There are four DAT tapes altogether. These are the newest media in the box and appear to date from 1993 (going by the labels). Two are DDS-2 PDP-120 and one is an older DDS-1, DDS-60. The last is unlabelled, and may well be blank.

It's possible that these DAT tapes contain a backup of the old stuff, but not as likely as the old tapes. Of course, they have a lot more capacity, so it's always possible there's an old backup, tar or zip chucked on there somewhere.

The tape drive is from an old Sun machine and is an HP model, C5683 - 00625. This is a DDS-4 drive, so in theory it should be able to read DDS-2 and DDS-1. It's also SCSI. Hunting around, I found an Advansys ABP-940UW SCSI card. I'm sure I had some Adaptecs somewhere, but the Advansys models were meant to be compatible. I also have the drive cable.

So, in theory, it should work with Windows XP. Turns out Windows XP was the best Windows for tape drives. It supported them well and even came with the ntbackup program. Later Microsoft took tape support out of Windows; at least the non-pro editions.

Plugging everything in, I find the Advansys SCSI card comes up in the BIOS and is recognised by windows. Without even updating the driver, and Windows reports a working HP C5683A tape drive. Wow!

But does it work?

Short answer; No. Annoyingly, it appears, although it is working in Windows, there is no way to read tapes directly without using the infamous ntbackup program. Of course, these backups are not Windows ntbackup format.

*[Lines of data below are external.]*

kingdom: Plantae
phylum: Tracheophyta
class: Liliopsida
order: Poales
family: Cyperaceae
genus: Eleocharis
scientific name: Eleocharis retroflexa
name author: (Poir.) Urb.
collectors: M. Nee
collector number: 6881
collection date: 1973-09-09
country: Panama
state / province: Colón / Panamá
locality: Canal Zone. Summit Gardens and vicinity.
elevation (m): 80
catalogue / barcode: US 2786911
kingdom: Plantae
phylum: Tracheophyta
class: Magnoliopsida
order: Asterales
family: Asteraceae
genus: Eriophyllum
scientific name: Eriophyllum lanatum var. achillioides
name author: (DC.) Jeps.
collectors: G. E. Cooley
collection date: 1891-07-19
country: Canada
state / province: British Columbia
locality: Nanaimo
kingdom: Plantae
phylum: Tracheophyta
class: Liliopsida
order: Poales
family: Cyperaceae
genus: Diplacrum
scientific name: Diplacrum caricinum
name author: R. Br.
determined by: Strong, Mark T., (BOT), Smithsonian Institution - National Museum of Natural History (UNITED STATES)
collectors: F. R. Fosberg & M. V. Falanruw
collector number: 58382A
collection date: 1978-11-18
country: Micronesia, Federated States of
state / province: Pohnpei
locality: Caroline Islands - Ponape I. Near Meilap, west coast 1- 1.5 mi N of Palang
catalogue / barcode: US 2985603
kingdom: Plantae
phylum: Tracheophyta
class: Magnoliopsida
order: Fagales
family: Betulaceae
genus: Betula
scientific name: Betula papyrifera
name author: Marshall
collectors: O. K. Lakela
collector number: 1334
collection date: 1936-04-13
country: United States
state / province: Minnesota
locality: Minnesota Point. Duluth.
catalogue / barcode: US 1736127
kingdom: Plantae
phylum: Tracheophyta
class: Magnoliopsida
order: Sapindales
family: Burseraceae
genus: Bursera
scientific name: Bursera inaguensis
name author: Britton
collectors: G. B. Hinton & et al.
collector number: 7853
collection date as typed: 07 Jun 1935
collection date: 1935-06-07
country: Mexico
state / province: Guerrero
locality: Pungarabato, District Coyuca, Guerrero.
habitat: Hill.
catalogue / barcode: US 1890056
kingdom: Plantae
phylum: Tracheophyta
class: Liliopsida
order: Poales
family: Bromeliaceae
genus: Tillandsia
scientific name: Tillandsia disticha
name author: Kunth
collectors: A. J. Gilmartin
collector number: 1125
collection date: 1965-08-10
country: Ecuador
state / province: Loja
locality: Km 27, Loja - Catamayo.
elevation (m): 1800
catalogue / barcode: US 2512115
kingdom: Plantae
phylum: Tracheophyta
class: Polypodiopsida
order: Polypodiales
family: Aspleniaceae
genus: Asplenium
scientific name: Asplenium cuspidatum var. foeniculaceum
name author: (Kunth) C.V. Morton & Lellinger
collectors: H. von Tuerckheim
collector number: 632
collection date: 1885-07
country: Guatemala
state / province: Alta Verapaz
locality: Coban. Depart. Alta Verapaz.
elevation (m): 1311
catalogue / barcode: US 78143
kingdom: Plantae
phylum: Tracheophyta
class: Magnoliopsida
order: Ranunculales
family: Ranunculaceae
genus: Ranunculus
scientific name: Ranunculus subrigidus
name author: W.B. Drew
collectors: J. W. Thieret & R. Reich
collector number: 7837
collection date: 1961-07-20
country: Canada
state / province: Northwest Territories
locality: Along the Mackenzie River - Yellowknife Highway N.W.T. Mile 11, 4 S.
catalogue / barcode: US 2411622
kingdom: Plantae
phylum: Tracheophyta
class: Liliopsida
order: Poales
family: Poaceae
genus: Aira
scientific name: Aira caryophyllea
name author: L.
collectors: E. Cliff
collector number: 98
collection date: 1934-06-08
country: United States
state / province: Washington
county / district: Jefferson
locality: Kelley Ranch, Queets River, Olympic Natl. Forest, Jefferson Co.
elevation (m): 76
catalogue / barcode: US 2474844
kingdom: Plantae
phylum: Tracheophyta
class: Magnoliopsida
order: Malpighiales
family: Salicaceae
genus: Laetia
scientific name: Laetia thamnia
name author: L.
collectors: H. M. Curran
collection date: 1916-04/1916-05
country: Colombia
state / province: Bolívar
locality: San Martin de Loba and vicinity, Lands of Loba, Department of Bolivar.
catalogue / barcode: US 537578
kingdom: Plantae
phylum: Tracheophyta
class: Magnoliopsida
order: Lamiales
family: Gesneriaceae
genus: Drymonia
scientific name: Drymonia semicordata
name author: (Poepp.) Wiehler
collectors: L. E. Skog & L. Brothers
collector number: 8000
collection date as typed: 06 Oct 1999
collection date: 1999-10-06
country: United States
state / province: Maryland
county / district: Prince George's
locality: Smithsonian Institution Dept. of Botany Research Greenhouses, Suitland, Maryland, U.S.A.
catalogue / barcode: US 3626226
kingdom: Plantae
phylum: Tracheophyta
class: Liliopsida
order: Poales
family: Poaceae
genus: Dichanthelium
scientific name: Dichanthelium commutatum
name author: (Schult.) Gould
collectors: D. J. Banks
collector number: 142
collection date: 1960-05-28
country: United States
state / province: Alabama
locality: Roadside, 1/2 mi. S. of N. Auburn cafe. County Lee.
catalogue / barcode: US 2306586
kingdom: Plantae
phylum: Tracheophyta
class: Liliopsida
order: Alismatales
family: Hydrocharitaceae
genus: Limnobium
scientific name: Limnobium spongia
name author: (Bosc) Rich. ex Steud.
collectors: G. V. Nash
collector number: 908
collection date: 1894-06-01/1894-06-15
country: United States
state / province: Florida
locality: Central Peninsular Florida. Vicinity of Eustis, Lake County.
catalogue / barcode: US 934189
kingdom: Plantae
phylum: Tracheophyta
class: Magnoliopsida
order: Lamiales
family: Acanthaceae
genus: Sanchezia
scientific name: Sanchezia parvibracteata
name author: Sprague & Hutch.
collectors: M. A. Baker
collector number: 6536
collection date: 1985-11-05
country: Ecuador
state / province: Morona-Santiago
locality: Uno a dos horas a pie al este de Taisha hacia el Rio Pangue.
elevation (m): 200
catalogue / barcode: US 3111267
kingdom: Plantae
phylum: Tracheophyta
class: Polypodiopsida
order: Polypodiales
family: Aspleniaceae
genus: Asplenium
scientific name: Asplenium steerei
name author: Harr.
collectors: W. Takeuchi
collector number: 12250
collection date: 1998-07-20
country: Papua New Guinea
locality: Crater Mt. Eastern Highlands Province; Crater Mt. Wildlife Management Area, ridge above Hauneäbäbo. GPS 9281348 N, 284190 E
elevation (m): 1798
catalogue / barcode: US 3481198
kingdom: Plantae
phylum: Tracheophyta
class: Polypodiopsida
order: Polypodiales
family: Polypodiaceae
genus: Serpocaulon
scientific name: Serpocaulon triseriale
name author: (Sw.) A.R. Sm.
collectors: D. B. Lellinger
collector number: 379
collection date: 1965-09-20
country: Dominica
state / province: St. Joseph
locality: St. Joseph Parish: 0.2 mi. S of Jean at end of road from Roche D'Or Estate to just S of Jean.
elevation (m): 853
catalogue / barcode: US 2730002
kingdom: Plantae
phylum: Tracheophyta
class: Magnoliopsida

How about this; dd if=\\.\TAPE0 of=moo count=1000. Nice try. Apparently, there is a TAPE0 device, but it doesn't work without a tape loaded. Ha!

Load a tape?

Doesn't work. I put in a tape. The machine whirs, then the tape is spat out, even before any commands are issued. Very odd. I'm wondering if this is because these tapes are not in any Windows recognisable format, so it ejects them. But if that's the case, how would you write over an old tape?

I think something is wrong, but i don't know what. The tapes looks fine and no error light appear on the drive.

Load Linux instead?

What a fab idea! You know the Debian that worked so well last time. I'm not going to reformat the hard disk, so we'll try some live distros. I tried Slax, since that was lying around. Didn't see the drive.

So I download and burn Debian Live 8.

First problem is the idiots make logging in a problem; root/toor. nope. root/blank no. root/admin no. root/root... Turns out you can't login as root on the live distro! I'm starting to get annoyed again by Debian. After some Googling, I find you have to login as user/live. WTF? But you can't su. sudo works though. But worse than that, there's no /dev/st0 Well done Debian, for another total waste of time!

I've run out of time for the while. The Windows attempt almost worked, and any fresh attempt might be better with that.

Update!

Turns out the PDP-120 tapes are DAT Audio tapes. The firmware in the drive probably notices this and rejects the tape. How they got used for data, I'm not sure. Perhaps bogus firmware? Furthermore the DDS-60 tape might not be readable by this drive. Consulting the manual, it claims it can read DDS-1 but it lists DDS-90 and not DDS-60. Perhaps the 60 is just too small or old. Not sure. But I think the DAT Audio factor explains my problem.